In Myanmar, National TB Programme stills cannot introduce first-line and second-line DST in routine diagnosis for all registered TB patients and those tests are mainly focus on the registered DRTB patients only. However, according to the National guideline of DRTB in Myanmar, all of the registered smear-positive TB patients need to be tested for Xpert MTB/RIF with free of charge [18] and we have the results of Xpert MTB/RIF in our system. The Xpert MTB/RIF results of the two RIF resistance isolates were consistent with our study.
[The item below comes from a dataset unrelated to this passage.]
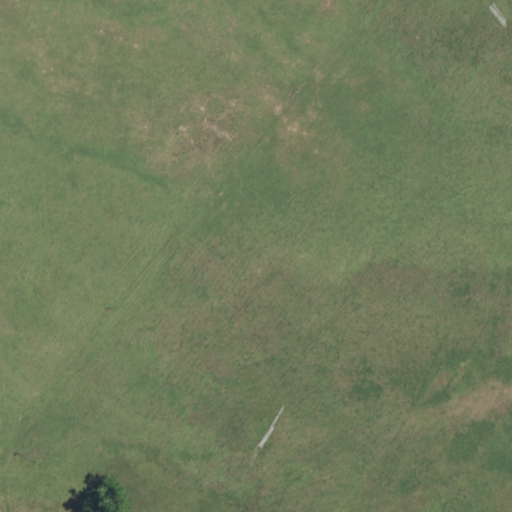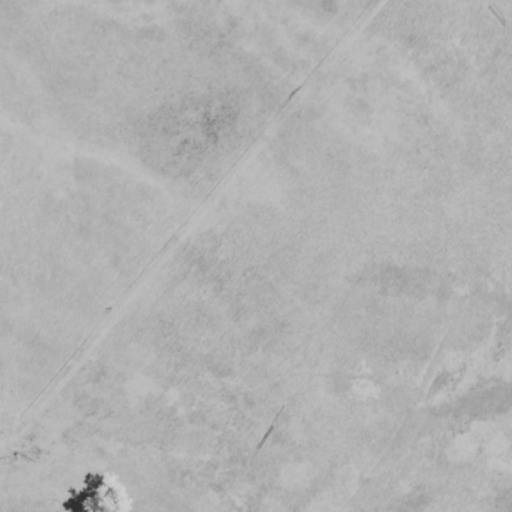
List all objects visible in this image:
road: (1, 508)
Our study can also highlight that if we use routine diagnosis flow, we can detect only two RIF resistance patients, but if we could use WGS in future, we can detect the additional drug resistance.
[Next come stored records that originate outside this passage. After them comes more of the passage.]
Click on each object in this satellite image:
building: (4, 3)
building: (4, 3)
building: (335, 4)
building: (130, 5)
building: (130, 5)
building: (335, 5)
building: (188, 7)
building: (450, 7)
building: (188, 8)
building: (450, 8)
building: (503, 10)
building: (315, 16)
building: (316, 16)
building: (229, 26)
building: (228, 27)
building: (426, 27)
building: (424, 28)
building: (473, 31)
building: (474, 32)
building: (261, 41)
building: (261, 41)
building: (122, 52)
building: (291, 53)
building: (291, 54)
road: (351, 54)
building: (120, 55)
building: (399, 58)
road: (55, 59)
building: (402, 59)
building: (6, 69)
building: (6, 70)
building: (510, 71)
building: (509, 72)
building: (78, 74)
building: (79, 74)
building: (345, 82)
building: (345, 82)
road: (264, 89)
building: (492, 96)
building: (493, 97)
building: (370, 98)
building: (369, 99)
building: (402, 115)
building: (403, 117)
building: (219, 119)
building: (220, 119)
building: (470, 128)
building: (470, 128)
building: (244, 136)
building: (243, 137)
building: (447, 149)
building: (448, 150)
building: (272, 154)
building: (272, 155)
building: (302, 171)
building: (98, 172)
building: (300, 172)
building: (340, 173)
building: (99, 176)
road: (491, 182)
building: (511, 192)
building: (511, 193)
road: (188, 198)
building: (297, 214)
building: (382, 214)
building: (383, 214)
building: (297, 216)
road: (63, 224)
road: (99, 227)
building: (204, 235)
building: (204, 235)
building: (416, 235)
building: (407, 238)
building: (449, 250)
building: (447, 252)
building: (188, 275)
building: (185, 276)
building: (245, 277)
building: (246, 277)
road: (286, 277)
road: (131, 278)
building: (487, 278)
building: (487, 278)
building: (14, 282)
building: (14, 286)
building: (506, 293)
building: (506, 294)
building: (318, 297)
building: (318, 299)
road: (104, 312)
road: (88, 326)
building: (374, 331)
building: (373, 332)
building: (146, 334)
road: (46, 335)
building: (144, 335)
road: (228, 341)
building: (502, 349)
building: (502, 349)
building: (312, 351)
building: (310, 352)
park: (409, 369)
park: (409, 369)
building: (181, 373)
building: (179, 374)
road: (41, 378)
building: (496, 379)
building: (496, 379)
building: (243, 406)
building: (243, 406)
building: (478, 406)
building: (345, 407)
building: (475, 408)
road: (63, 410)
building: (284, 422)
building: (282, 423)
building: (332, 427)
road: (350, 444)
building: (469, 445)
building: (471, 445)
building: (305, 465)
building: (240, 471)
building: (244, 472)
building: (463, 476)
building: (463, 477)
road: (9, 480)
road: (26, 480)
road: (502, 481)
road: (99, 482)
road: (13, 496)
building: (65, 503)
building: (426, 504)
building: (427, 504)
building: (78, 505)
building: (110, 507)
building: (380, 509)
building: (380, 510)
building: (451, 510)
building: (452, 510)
In this study, we could combine the genetic results from the whole genome sequencing and geographical data and patients’ background and clinical characteristics. The study was the first in Kayin ethnic areas near Myanmar-Thai border. The limitation of this study was on its small number of isolates. The local health services and the transportation conditions did not allow us to recover all the potential isolates collected in the field. Generalization of the results to the whole community in this area must be made with caution.

5. Conclusions

Non-significant ethnic differential but significant geographic differential of lineage of MTB in this study area may suggest relatively well-mixed ethnicity. It may also suggest that an area focus is more justifiable than an ethnic focus in local ending TB. Non-clustered drug-resistant MTB genotypes and relatively few MDR-TB cases compared to the national scale indicate an opportunity to prevent MDR-TB spread in this locality.